Dans la filmographie culte de Marilyn Monroe, Ladies of the Chorus fait parti de ces films peu connus. Il faut dire qu'il n'y a pas un John Huston ou un Joseph L. Mankiewicz derrière et que Marilyn ne joue pas une blonde pulpeuse et plein de charmes dont la présence dans une ou deux scènes des films des deux réalisateurs précédemment nommés suffit à la charismatique actrice à être la tête d'affiche des films (moins vrai pour Ève...).
Non, ici dans le premier rôle principal de son éphémère carrière, elle joue une héroïne assez classique du petit cinéma romantique hollywoodien. Elle y est mignonne, plein de sympathie et un peu crédule mais plein de cœur et de gentillesse.
Mais pourquoi faut-il voir Ladies of the Chorus ? parce que oui, il faut absolument le voir. Eh bien parce que c'est un film qui préfigure la carrière de Marilyn mais qui dit aussi beaucoup de choses sur son futur, loin d'être tout rose.
Même si l'on est loin de Lorelei ou de Sugar, le personnage de Marilyn incarne des facettes communes à de nombreux rôles de la carrière de l'actrice.
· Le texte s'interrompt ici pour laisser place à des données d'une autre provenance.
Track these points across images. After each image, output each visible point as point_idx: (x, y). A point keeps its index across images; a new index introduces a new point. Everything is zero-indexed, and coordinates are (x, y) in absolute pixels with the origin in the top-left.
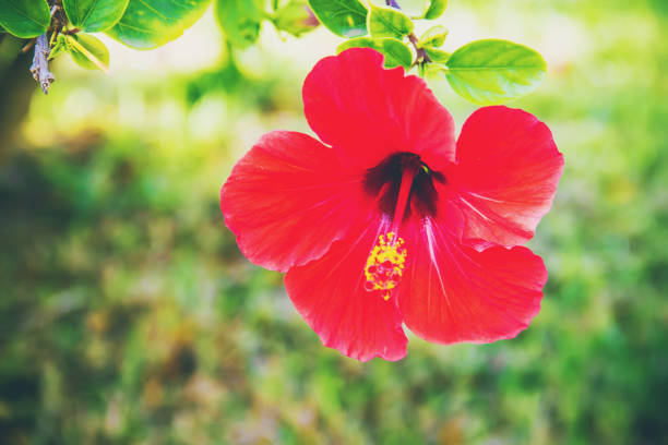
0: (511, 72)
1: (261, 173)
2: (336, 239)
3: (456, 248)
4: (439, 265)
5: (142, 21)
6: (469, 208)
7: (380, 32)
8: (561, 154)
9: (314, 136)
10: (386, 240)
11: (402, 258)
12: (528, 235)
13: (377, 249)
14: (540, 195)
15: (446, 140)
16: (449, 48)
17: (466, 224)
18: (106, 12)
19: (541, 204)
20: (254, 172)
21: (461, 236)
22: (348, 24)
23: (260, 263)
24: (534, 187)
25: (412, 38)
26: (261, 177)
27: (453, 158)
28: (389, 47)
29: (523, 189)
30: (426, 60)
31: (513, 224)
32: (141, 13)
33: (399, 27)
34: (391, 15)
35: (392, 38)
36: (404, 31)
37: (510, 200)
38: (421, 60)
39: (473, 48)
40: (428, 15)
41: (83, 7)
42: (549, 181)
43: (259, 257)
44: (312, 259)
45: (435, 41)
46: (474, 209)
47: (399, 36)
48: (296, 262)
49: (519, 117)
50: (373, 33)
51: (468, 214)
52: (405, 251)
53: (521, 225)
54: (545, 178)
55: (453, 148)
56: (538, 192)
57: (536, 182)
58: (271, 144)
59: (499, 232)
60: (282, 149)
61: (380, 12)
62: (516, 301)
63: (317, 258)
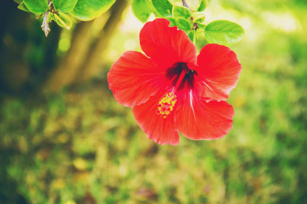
0: (231, 33)
1: (124, 68)
2: (152, 95)
3: (200, 101)
4: (194, 108)
5: (85, 9)
6: (206, 86)
7: (178, 16)
8: (240, 64)
9: (144, 53)
10: (169, 95)
11: (174, 103)
12: (227, 97)
13: (164, 98)
14: (232, 81)
15: (193, 56)
16: (206, 23)
17: (203, 91)
18: (69, 5)
19: (232, 84)
20: (121, 67)
21: (200, 96)
22: (167, 13)
23: (123, 104)
24: (230, 77)
25: (192, 19)
26: (124, 70)
27: (196, 63)
28: (181, 22)
29: (225, 78)
30: (197, 28)
31: (221, 92)
32: (85, 6)
33: (186, 14)
34: (183, 9)
35: (183, 18)
36: (188, 16)
37: (220, 82)
38: (195, 28)
39: (215, 23)
40: (199, 10)
41: (60, 2)
42: (236, 75)
43: (122, 101)
44: (142, 102)
45: (200, 20)
46: (207, 86)
47: (186, 18)
48: (136, 104)
49: (224, 49)
50: (175, 16)
51: (205, 87)
52: (176, 100)
53: (224, 93)
54: (235, 74)
55: (196, 60)
56: (232, 79)
57: (231, 75)
58: (127, 56)
59: (217, 95)
60: (131, 58)
61: (178, 7)
62: (222, 123)
63: (145, 102)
Cette jeune fille ingénue, mais bien loin d'être idiote (contrairement à certains rôles futurs), cette superbe chanteuse et bien sûr, cette immense beauté. Le film conjugue toutes ces facettes de l'actrice, assez fascinant que rien n'a réellement changé pendant 15 ans et qu'on la presque toujours cantonné à ce genre de rôle.
Marilyn certes, mais résumer le film à cela serait mal faire. Déjà saluons la superbe performance de Adele Jergens dans son rôle de mère qui forme avec Monroe un duo superbe et attachant. Mais ce qui nous marque surtout dans ce film c'est son histoire et surtout son discours. Car si cette histoire d'amour pour lequel le couple Monroe-Brooks lutte est assez classique, la manière dont ils arrivent à leurs fins et surtout la galerie de personnage autour d'eux est très intéressante.
Phil Karlson dresse un monde ordonné, où chacun a sa place et ne peut s'y dérober, et un monde de faux-semblants, car chaque petite frontière franchie par l'un des personnages est bien accueilli pour essayer de saboter dans l'ombre ce changement.
Sous ses airs de film musical, avec ses numéros joyeux, Ladies of the Chorus est un film profondément acerbe et désespéré. Un récit où la classe populaire se fait piétiner par de plus hautes gens.
Cela est d'autant plus marquant et bouleversant avec sa fin :
Alors que l'on pense se diriger vers un happy-end hollywoodien où les partis font abstractions de leurs idées obsolètes, ce n'est que grâce à un mensonge que la situation se dénoue. Le conflit n'est pas résolu, la seule solution pour s'adapter à ce monde est d'user de stratagèmes pour passer inaperçu. Sourire au regard des uns, mentir au regard des autres.
Bien plus profond et triste que l'on peut penser, Ladies of the Chorus est assurément l'un de mes films préférés de la filmographie de Marilyn préfigurant, l'image qu'elle devra donner au monde pour continuer de vivre. Un film d'autant plus touchant qu'il apparaît au début de la carrière de l'actrice, à un moment où rien dans son esprit et ses idées n'est encore brisé. Elle y est encore en grande partie Norma Jeane, avant de céder la place à Marilyn.